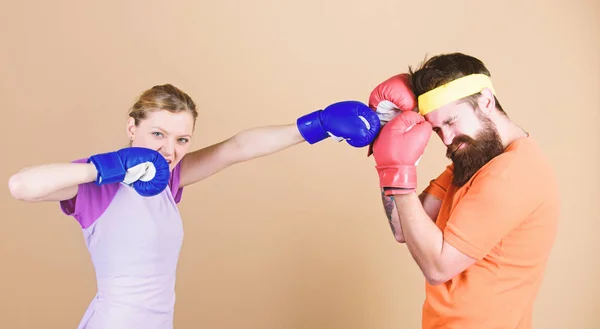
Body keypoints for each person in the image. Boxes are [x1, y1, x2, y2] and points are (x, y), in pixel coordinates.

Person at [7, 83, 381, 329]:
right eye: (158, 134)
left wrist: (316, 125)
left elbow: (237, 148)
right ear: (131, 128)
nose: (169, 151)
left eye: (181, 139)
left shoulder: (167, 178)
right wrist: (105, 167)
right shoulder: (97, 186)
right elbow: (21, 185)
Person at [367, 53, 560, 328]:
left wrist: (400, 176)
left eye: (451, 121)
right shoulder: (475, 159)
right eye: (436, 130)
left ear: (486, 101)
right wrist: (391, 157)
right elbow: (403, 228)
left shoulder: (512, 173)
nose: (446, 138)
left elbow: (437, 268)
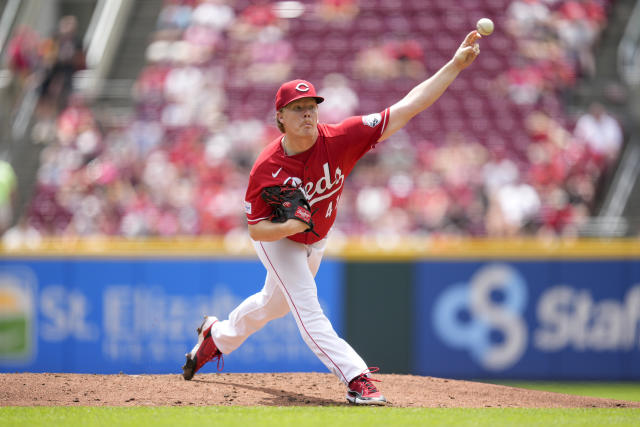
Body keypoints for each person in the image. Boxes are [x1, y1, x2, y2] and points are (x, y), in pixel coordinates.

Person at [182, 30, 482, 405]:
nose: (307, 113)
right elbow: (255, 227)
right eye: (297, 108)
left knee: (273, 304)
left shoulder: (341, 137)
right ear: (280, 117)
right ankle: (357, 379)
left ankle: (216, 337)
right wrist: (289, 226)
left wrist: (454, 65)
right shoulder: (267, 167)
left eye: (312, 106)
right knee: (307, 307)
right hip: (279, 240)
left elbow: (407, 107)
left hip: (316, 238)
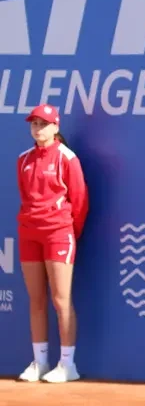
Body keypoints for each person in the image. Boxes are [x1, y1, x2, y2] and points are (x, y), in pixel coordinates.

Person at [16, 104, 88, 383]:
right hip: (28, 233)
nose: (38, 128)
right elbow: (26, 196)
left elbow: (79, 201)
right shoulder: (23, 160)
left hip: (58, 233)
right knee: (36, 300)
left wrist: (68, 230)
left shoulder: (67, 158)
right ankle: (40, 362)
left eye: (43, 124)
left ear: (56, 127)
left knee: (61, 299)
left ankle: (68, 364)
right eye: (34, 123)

**WHAT YOU WILL DO:**
An exact copy of the entries from the line containing "left hip: (58, 233)" through the last line is the expected answer.

**SOLUTION TO THIS TASK:**
left hip: (58, 233)
right knee: (36, 300)
left wrist: (68, 230)
left shoulder: (67, 158)
right ankle: (40, 362)
left eye: (43, 124)
left ear: (56, 127)
left knee: (61, 299)
left ankle: (68, 364)
right eye: (34, 123)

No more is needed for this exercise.